Fidelity Investment counselors schedule sessions on the Bloomington and Indianapolis campuses at least once a month, and all other campuses on a periodic basis. To schedule an appointment with a retirement counselor, call 800-642-7131 or make an online reservation at www.indiana.edu/~uhrs/benefits/retirement-counseling.htm.

TIAA-CREF counselors schedule sessions on the Bloomington and Indianapolis campuses at least once a week, and all other campuses on a periodic basis. To schedule an appointment with a retirement counselor, call 877-267-4507 or make an online reservation at www.indiana.edu/~uhrs/benefits/retirement-counseling.htm.

Retirement Plan Contribution Limits for 2009

The IRS has increased retirement plan contribution limits for 2009.

  • Total annual contributions to the IU Retirement Plan and the IU TDA Plan: $49,000
  • Employee annual contributions to the IU TDA Plan and the IU Retirement Savings Plan: $16,500 each plan
  • “Age 50 catch-up” employee annual contributions to the IU TDA Plan and the IU Retirement Savings Plan: $5,500 each plan

 


Federal Minimum Wage Increase

The minimum wage will increase to $7.25 on July 24, 2009. Current Federal Fair Labor Standards Act (FLSA) provisions require that employees receive at least $6.55 per hour.

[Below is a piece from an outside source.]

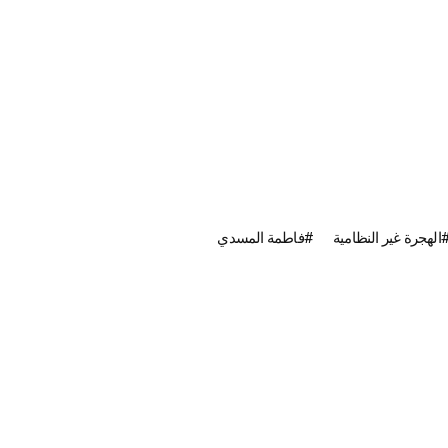
الهجرة غير النظامية
فاطمة المسدي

For any employee paid below the new minimum wage of $7.25 an hour, departments should process an HRMS E-Doc with an effective date of July 12, 2009, to coincide with the beginning of the bi-weekly pay period.

 


2009 Open Enrollment Results

During 2009 Open Enrollment, 7,218 elections—or 60 percent of total elections—were completed online using Benefits Self Service.

 
2009 Employee Enrollments
Medical Plans
IU PPO $900 Deductible
6,816
Blue Preferred Primary POS
9,497
IU HDHP PPO & Medical Savings Plan
286
TOTAL
16,599
Dental Plan
PPO Dental Plan
16,236
   
Tax Saver Benefit Plan
Health Care Reimbursement Account
7,966
Dependent Care Reimbursement Account
919
   
Other Plans
Tobacco-free Wellness HRA
8,996
   
* Total eligible population equals 17,592 full-time employees.

 


Tobacco Use and Health

Smoking and Women’s Heart Risk

Women who smoke have heart attacks nearly 14 years earlier than women who don’t. In a study by Norwegian doctors who reported to the European Society of Cardiology, women who smoked had their first heart attack at age 66 and at age 81 if they didn’t smoke.

Both of these differences contrast with the age at which men get heart disease: Male smokers have heart attacks about six years earlier than non-smoking men. Dr. Silvia Priori, a cardiologist at the Scientific Institute in Pavia, Italy, said, ”Women need to realize they are losing much more than men when they smoke.”